Это были не все беды, обвалившиеся на семью. После Нового года освободили из заключения умирающего от туберкулеза старшего сына Горчаковых Илью. Он был едва живой, высохший, кашлял кровью и очень не хотел умирать. Принимал лекарства точно по часам. Он умер на руках матери, и Наталья Алексеевна замкнулась. Она почти перестала разговаривать.
Ей было всего шестьдесят три, она была крепка и здорова, но сама жизнь перестала ее интересовать. Пустыми глазами смотрела она на маленького внука, милого и ласкового Колю, как будто не понимала, зачем все это. Зачем такой милый мальчик? Я знаю, что с ним будет, и вы все знаете, тогда зачем?
Летом, ровно через полгода после смерти Николая Константиновича, их лишили персональной пенсии, госдачи и увезли Наталью Алексеевну. Ася с Колей на руках снова оказалась в тюремных очередях и каждую ночь ждала худшего – что придут за ней. Она тихо сидела возле улыбающегося во сне Коли – какие только мысли не приходили в голову. Но вышло иначе – Наталью Алексеевну вскоре выпустили.

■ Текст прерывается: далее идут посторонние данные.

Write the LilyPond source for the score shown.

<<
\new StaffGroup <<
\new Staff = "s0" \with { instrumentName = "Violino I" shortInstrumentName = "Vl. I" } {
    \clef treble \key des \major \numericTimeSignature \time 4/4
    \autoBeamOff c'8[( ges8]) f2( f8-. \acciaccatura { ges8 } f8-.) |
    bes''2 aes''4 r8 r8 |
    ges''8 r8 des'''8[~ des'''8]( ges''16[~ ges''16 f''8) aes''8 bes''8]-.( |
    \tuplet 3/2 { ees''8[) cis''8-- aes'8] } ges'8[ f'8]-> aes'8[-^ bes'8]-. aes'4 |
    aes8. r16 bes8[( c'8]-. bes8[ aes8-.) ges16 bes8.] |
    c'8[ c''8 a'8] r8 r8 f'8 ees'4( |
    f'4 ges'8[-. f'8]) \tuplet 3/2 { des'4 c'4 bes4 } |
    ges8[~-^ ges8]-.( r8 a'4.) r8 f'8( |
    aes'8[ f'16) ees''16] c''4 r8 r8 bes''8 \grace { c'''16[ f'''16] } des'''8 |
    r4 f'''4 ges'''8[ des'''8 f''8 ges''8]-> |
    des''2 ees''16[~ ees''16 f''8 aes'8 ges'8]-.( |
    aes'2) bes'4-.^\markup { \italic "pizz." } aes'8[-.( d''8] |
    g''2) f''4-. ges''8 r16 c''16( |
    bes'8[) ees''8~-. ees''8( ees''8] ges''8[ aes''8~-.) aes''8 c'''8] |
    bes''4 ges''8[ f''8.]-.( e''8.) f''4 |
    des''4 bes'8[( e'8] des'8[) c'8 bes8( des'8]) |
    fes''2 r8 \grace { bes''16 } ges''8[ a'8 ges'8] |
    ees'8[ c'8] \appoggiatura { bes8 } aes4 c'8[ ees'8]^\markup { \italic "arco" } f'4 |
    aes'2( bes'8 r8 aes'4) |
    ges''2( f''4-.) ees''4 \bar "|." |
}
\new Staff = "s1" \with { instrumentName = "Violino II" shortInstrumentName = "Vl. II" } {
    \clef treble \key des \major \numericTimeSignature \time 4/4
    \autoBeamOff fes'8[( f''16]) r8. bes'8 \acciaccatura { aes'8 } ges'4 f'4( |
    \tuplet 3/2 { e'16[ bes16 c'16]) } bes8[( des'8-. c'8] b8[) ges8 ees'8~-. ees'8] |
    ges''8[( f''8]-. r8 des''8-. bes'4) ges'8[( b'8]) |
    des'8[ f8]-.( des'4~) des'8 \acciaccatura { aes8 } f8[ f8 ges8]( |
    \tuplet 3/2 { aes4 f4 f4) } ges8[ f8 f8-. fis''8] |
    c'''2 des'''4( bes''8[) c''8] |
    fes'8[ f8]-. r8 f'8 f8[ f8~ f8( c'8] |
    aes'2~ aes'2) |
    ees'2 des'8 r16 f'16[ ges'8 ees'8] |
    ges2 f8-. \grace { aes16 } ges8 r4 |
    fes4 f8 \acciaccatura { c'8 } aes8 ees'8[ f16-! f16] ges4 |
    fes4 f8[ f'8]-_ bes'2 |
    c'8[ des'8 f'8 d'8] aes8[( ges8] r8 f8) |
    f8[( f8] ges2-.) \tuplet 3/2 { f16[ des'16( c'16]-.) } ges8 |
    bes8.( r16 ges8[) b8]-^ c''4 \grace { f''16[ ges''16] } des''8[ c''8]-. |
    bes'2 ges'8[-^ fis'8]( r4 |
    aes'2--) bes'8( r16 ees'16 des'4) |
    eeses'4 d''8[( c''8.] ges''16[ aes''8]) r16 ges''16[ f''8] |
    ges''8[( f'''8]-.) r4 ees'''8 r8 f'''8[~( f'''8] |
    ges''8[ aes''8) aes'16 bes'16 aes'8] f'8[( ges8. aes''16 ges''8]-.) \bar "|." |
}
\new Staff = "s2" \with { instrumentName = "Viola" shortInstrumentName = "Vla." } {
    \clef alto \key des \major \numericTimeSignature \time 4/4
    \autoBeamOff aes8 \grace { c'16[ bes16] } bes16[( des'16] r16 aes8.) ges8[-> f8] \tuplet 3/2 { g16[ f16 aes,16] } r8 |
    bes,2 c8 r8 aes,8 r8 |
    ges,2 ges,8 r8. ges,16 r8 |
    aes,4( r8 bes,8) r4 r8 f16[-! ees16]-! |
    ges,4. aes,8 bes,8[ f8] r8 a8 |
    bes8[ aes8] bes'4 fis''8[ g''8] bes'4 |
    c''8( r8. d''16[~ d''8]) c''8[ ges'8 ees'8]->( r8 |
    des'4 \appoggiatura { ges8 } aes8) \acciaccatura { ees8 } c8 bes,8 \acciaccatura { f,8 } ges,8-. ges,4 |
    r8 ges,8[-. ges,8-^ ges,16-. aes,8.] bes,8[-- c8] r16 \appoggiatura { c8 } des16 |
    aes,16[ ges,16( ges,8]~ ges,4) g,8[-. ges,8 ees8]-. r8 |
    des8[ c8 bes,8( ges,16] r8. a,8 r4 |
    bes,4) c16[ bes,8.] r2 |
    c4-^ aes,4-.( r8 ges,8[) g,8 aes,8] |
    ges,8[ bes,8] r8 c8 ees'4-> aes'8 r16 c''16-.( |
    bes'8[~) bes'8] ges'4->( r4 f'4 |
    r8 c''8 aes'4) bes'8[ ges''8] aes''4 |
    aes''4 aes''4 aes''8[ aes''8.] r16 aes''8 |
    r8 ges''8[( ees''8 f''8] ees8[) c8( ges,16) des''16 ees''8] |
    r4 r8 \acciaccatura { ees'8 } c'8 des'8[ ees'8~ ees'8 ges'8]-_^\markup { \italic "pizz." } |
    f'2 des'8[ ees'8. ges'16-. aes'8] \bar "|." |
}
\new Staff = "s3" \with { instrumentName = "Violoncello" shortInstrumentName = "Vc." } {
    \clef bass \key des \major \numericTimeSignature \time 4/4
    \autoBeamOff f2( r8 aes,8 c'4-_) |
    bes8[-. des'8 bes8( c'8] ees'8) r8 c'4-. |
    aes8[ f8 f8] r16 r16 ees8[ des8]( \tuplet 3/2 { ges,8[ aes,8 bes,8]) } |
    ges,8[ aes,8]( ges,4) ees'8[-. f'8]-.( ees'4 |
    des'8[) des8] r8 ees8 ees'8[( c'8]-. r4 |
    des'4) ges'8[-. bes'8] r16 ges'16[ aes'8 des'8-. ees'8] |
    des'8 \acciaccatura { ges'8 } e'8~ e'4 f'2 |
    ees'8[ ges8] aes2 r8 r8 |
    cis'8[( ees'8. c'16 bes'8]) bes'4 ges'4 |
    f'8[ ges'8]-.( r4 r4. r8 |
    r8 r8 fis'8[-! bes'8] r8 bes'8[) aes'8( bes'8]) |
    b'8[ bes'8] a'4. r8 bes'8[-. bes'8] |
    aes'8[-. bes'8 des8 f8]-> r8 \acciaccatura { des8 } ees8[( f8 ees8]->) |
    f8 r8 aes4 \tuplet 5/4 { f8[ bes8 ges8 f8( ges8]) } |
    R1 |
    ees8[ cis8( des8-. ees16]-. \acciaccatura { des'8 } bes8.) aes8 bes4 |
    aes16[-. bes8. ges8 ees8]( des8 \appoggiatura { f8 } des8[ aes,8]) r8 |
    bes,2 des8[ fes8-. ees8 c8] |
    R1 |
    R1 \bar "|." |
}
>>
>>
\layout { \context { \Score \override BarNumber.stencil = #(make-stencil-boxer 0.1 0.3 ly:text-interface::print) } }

Денег не стало. Асю с ее биографией не брали даже уборщицей, она работала дома машинисткой, печатала целыми днями на английском и французском и немного преподавала фортепиано, благо инструмент стоял у них в квартире. Время от времени продавали дорогие вещи или украшения Натальи Алексеевны.
Так они пережили войну. В июне сорок пятого, на полгода раньше срока, вернулся из заключения Георгий, и Наталья Алексеевна ожила. Хлопотала о приличной одежде, доставала продукты и целыми днями не отходила от него. Просто сидела и смотрела, как он листает книги по геологии или в поисках работы пишет письма бывшим товарищам. И Георгий, и его мать сильно изменились. Они сами как будто не узнавали друг друга.
За три недели, что Георгий пробыл дома, что-то наладилось, осколки когда-то большой семьи стали будто бы срастаться, возникла жизнь, зашевелились тени прошлого, ожило фортепиано, казалось, вот-вот комнаты наполнятся прежними веселыми и бодрыми голосами людей, живших здесь совсем недавно. Наталья Алексеевна улыбалась и от волненья говорила со всеми по-французски. Она не была сумасшедшей, она плохо понимала, что происходит.